Pour tout cela, pour vivre pleinement ces moments si délicieux qui font toute la beauté et la délicatesse de la vie sur Terre, il faut... un corps de chair et d'os !
Car ce sont, selon moi, des choses que l'on ne peut plus ressentir aussi authentiquement, aussi justement, lorsque l'on est de l'autre côté dans l'invisible ! Un peu comme ce bon capitaine Barbossa et sa pomme verte sans saveur ni odeur, dans Pirates des Caraïbes.
Je suis convaincu que les âmes désincarnées aiment pouvoir profiter, ne serait-ce qu'un court instant, des sensations de vie matérielle que procurent un corps vivant. C'est d'ailleurs ce que semblent vivre les chamanes qui incorporent leurs esprits : ceux-ci leurs demandent souvent de manger, sentir ou boire telle ou telle chose incongrue. Comme pour profiter encore un peu de ce qu'ils aimaient de leur vivant !
Je pourrais épiloguer encore longtemps, rien n'y fera : de toute façon, nous n'aurons le fin mot de tout cela qu'une fois passés de l'autre côté !

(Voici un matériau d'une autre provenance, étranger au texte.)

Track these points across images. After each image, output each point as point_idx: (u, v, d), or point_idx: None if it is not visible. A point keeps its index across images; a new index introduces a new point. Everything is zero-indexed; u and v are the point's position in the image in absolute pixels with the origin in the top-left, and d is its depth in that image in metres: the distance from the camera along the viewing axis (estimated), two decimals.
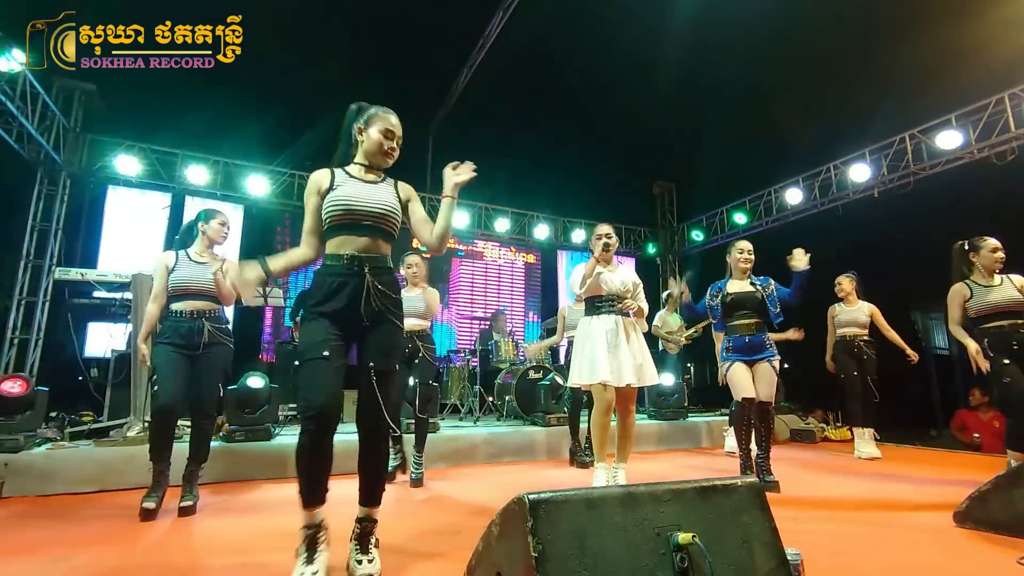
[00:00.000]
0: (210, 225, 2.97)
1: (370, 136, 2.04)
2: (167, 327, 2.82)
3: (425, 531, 2.46)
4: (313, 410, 1.78)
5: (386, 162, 2.08)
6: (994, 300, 3.34)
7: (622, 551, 1.14)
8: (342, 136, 2.11)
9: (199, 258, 2.92)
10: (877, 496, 3.13)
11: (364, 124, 2.05)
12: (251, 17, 4.68)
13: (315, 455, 1.80)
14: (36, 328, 5.89)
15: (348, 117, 2.10)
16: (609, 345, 3.03)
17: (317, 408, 1.78)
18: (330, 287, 1.90)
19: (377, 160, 2.06)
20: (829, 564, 1.96)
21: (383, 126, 2.04)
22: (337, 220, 1.93)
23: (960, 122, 5.97)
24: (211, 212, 3.04)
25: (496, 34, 6.02)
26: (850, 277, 4.82)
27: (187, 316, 2.82)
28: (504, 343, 6.06)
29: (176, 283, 2.82)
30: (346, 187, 1.97)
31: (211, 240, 2.97)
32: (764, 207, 8.32)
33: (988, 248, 3.45)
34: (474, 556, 1.40)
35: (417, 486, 3.45)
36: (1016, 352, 3.22)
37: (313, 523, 1.80)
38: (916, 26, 5.69)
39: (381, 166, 2.09)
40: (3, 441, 3.27)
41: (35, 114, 5.39)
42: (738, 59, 6.48)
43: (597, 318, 3.15)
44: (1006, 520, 2.23)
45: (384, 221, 1.97)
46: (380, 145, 2.03)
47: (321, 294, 1.91)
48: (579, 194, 9.00)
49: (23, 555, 2.16)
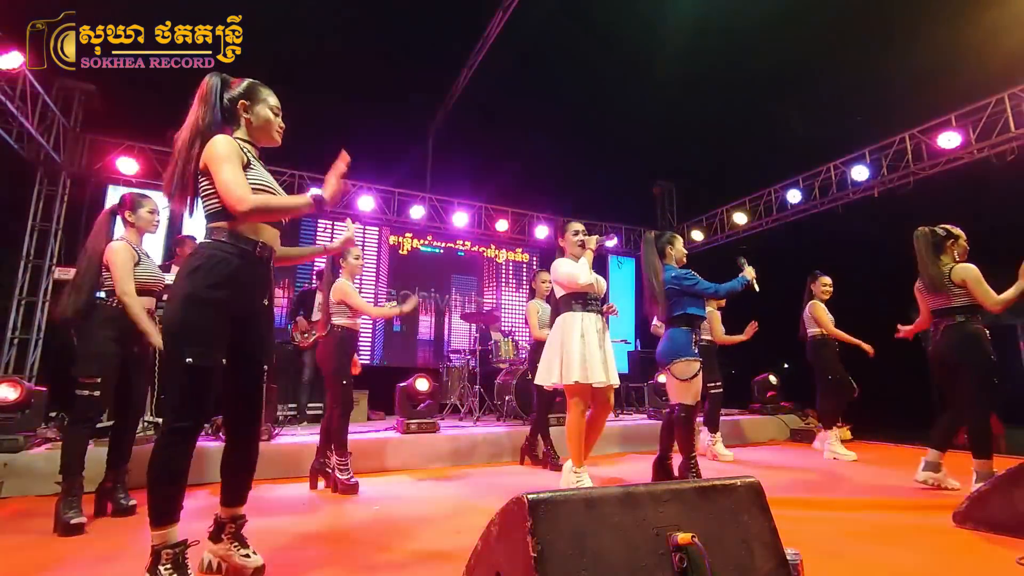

Alors en attendant, et tout en nous affranchissant de ce sentiment un peu triste et fataliste "qu'il faut profiter car tout peut s'arrêter brutalement", profitons PLEINEMENT de la vie, à chaque instant, et des milliers de cadeaux qu'elles nous offre chaque jour. Jouissons des ressentis que nous offrent ce monde physique, grâce à notre incroyable corps et ses millions de terminaisons nerveuses.